Ce sont elles qui « tiennent la campagne », pour reprendre le titre de l’enquête de Sophie Orange et Fanny Renard (La Dispute, 2022). Les sociologues y montrent à quel point l’organisation des territoires ruraux repose en grande partie sur « une bande de femmes » qui, face au retrait de l’Etat social, tiennent tous les services essentiels : de l’enfance (Atsem, AVS…) au grand âge (aides à domicile…), en passant par les collectivités (secrétaires de mairie…). Pourtant, force est de constater que les 11 millions de femmes vivant en milieu rural (soit une sur trois, selon l’Insee) demeurent non seulement invisibilisées, mais bien souvent oubliées des pouvoirs publics, lents à prendre la mesure de leurs besoins spécifiques.
Leurs obstacles sont pourtant nombreux, et cumulatifs : un accès plus compliqué à l’emploi, à la formation, aux services publics, aux modes de garde ; du renoncement aux soins face à des déserts gynécologiques et médicaux, de l’isolement face aux violences conjugales, des emplois souvent précaires… Difficultés pouvant être accentuées par des moyens de mobilité réduits : alors que la voiture représente 80 % des déplacements en zone rurale et y constitue souvent un critère d’embauche, seules 80 % d’entre elles sont détentrices du permis de conduire, contre 90 % des hommes, alors que les transports publics manquent et sont peu adaptés à leurs besoins (enchaînements de trajets, sièges enfants…).

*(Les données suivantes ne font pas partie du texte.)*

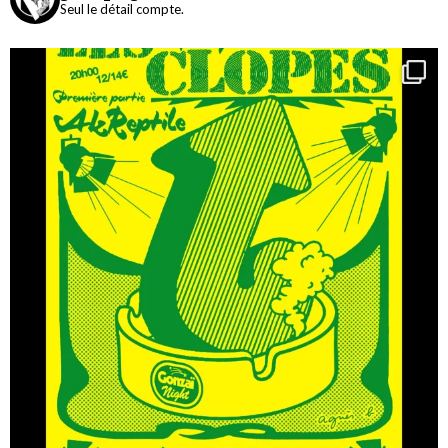
Seul le détail compte.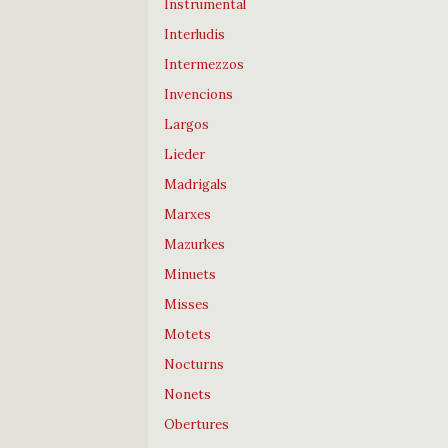
Instrumental
Interludis
Intermezzos
Invencions
Largos
Lieder
Madrigals
Marxes
Mazurkes
Minuets
Misses
Motets
Nocturns
Nonets
Obertures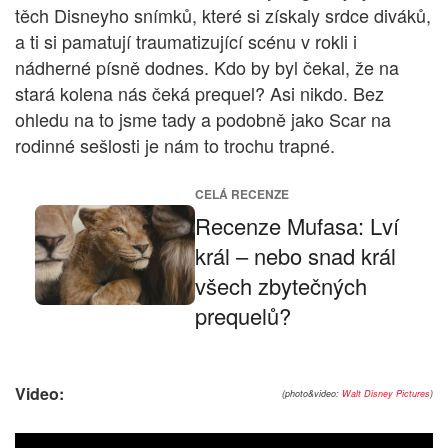
těch Disneyho snímků, které si získaly srdce diváků,
a ti si pamatují traumatizující scénu v rokli i
nádherné písně dodnes. Kdo by byl čekal, že na
stará kolena nás čeká prequel? Asi nikdo. Bez
ohledu na to jsme tady a podobně jako Scar na
rodinné sešlosti je nám to trochu trapné.
CELÁ RECENZE
Recenze Mufasa: Lví
král – nebo snad král
všech zbytečných
prequelů?
Video:
(photo&video:
Walt Disney Pictures
)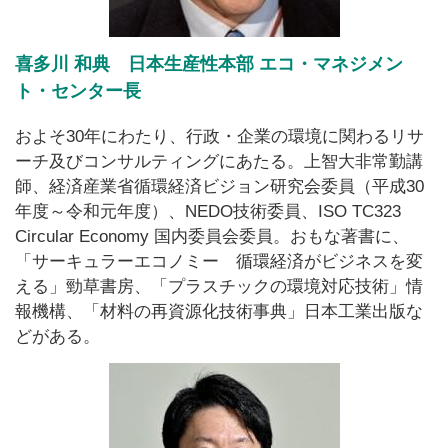
喜多川 和典 日本生産性本部 エコ・マネジメン
ト・センター長
およそ30年にわたり、行政・企業の環境に関わるリサ
ーチ及びコンサルティングにあたる。上智大非常勤講
師、経済産業省循環経済ビジョン研究会委員（平成30
年度～令和元年度）、NEDO技術委員、ISO TC323
Circular Economy 国内委員会委員。おもな著書に、
「サーキュラーエコノミー 循環経済がビジネスを変
える」勁草書房、「プラスチックの環境対応技術」情
報機構、「材料の再資源化技術事典」日本工業出版な
どがある。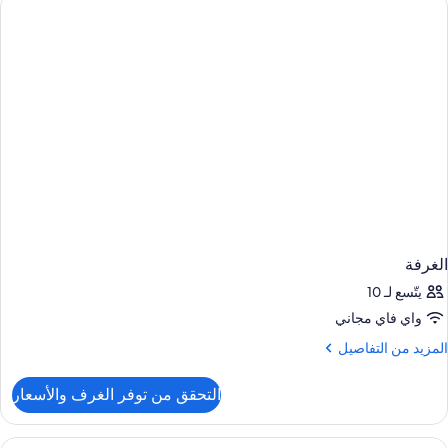
الغرفة
يتّسع لـ 10
واي فاي مجاني
لمزيد
المزيد من التفاصيل
ن
لتفاصيل
التحقق من توفر الغرف والأسعار
ن
لغرفة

Un « cumul des inégalités de genre et des inégalités territoriales » sur lequel alertait, fin 2021, un rapport de la délégation aux droits des femmes (DDF) du Sénat (Femmes et ruralités : en finir avec les zones blanches de l’égalité) formulant 70 recommandations allant des transports à l’orientation scolaire. Au départ, un constat : aucune des 181 mesures de l’Agenda rural présenté par le gouvernement au sortir de la crise des « gilets jaunes » ne s’adressait aux femmes. Une lacune qu’avait reconnue le secrétaire d’Etat à la ruralité de l’époque, Joël Giraud.
« Manque de vision globale »
Trois ans plus tard, où en est-on ? « Loin du compte », répond la vice-présidente (Union centriste) de la DDF du Sénat, Annick Billon, qui, si elle salue des avancées parcellaires, regrette « un manque de vision globale ». Au rang des avancées, elle cite le travail gouvernemental pour lutter contre les violences intrafamiliales, le manque de transport « mieux pris en compte par les collectivités » alors que la mobilité conditionne l’accès à tous les droits, ou l’élargissement des compétences des sages-femmes (pouvant désormais pratiquer l’IVG instrumentale, sous condition).